Отчаянная тоска. Все, чего так много, просто валится из рук. Опять болит глаз. Это от малокровия. У меня малокровие. И тоска. Безденежье. Упреки. А я раздражительна стала до крайности.
Вот опять пищит Ирка, и ничего нельзя делать. И так идут дни. Но Ирка такая прелесть. Уже знает меня. К черту нуду. Буду сейчас заниматься. Потом писать. Все буду делать. И лыжи, и Митя меня нарисует. Пусть Борька визжит. Эх, если б я была на его месте, то моя жена не переживала бы попреков.
Я изнемогаю от тоски.
Неужели же любовь кончилась… А Бассейная?[237] А эта комнатка, где оставлено столько радости и горя? Неужели Борис идет? Он ушел, нехорошо обругав меня. За мелочь. Мы стали такие раздражительные и злые. А как же Бассейная? А до нее — Детское? А 27–28 г<оды>? Сухие слезы душат меня. Ирочка, солнце мое… Буду качать и петь тебе… Неужели прошла любовь? О нет же, нет…
Какая-то тревога, тоскливое беспокойство, сознание, что что-то не сделано. Что? Завтра надо свезти Маршаку[238] «Турманов», а я и не принималась. Прямо не могу.
---
Как перевести на английский язык предложение «Сухие слезы душат меня.» из отрывка? Данные — самостоятельный материал, с отрывком не связанный.

Записи данных
---
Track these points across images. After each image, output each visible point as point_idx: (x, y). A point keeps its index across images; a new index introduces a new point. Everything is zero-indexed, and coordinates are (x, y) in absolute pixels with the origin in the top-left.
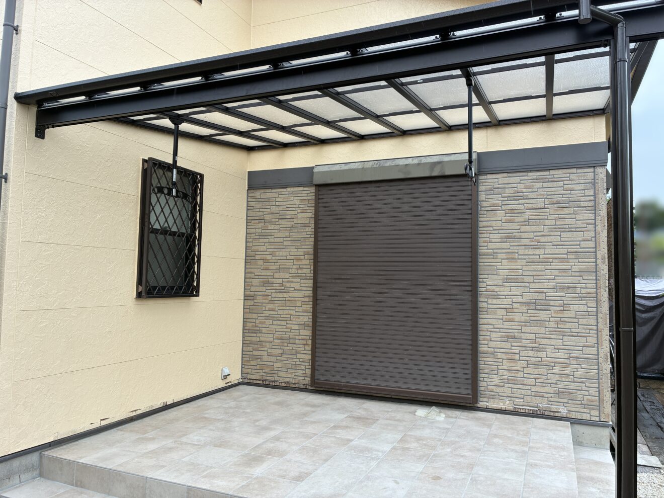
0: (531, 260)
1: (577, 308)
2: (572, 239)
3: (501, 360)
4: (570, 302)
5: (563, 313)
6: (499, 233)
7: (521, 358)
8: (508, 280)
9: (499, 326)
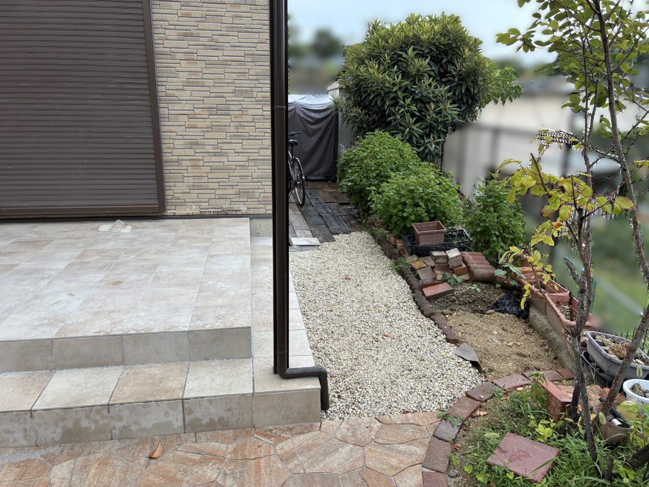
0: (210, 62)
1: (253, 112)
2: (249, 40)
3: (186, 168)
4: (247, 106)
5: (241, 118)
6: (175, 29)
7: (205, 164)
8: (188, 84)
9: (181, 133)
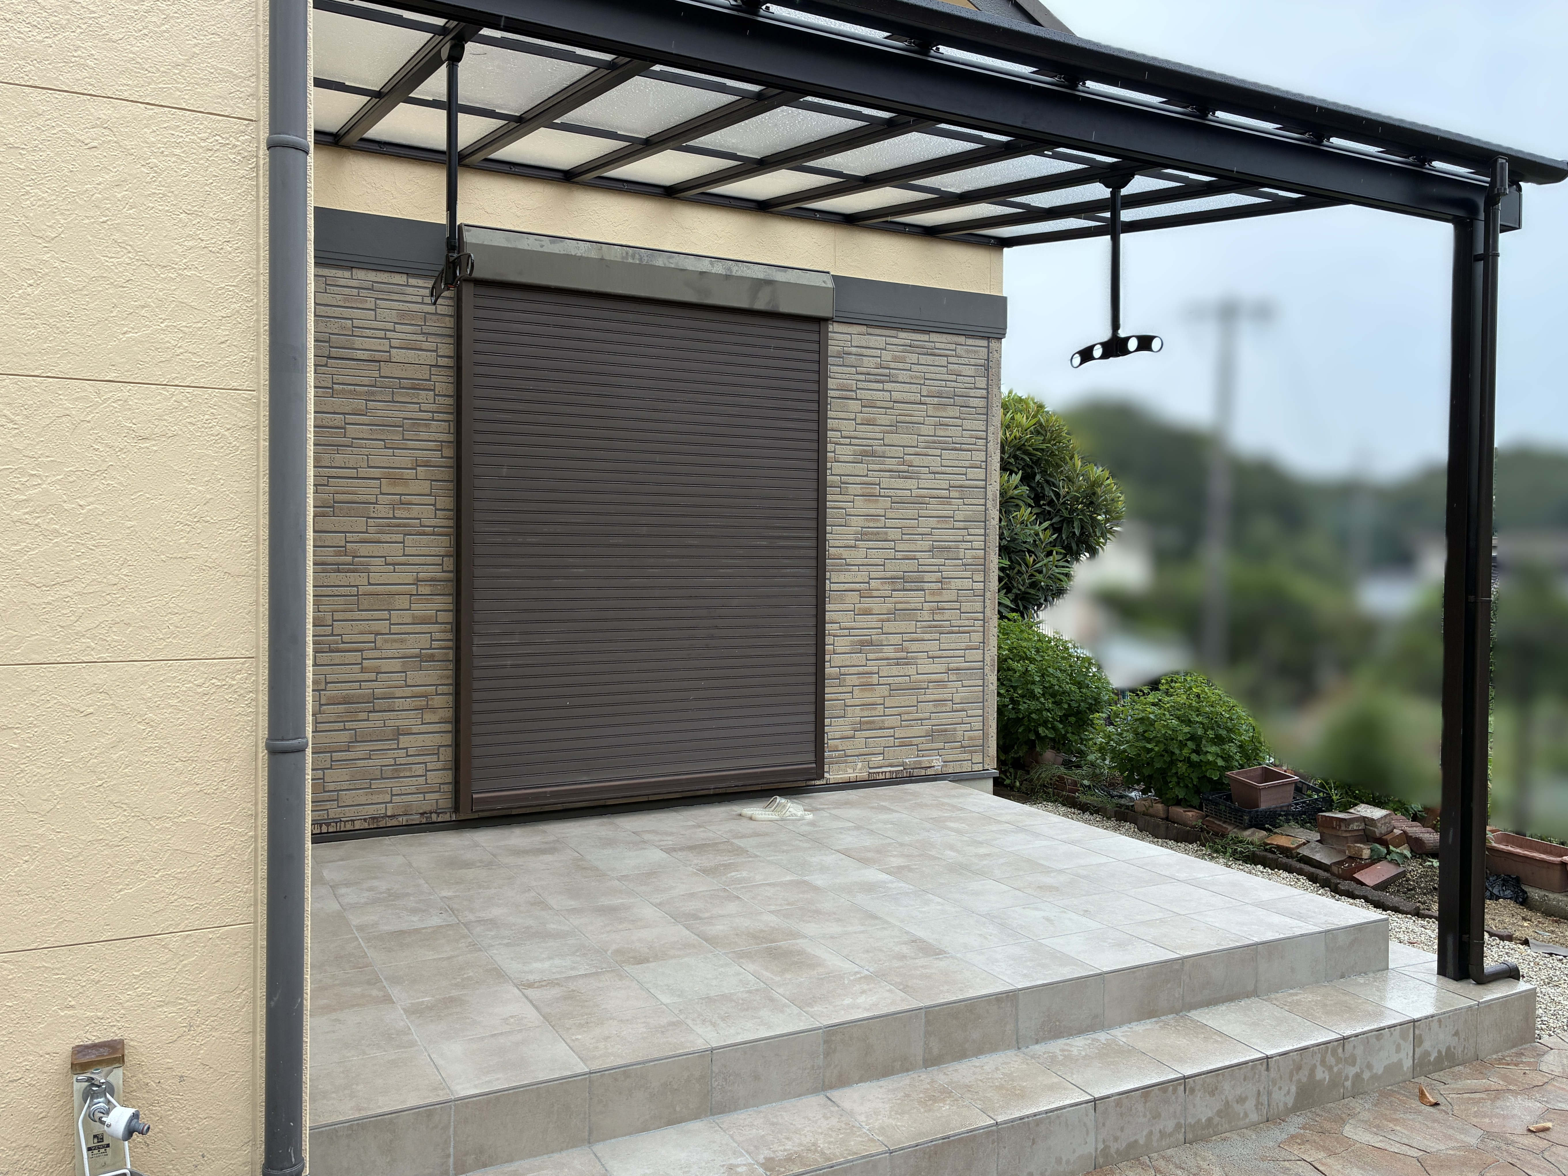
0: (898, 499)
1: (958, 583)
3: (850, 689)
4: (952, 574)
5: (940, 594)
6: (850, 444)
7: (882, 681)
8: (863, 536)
---
#### [ПИСЬМЕННОЕ РЕШЕНИЕ]
Dry tears are choking me.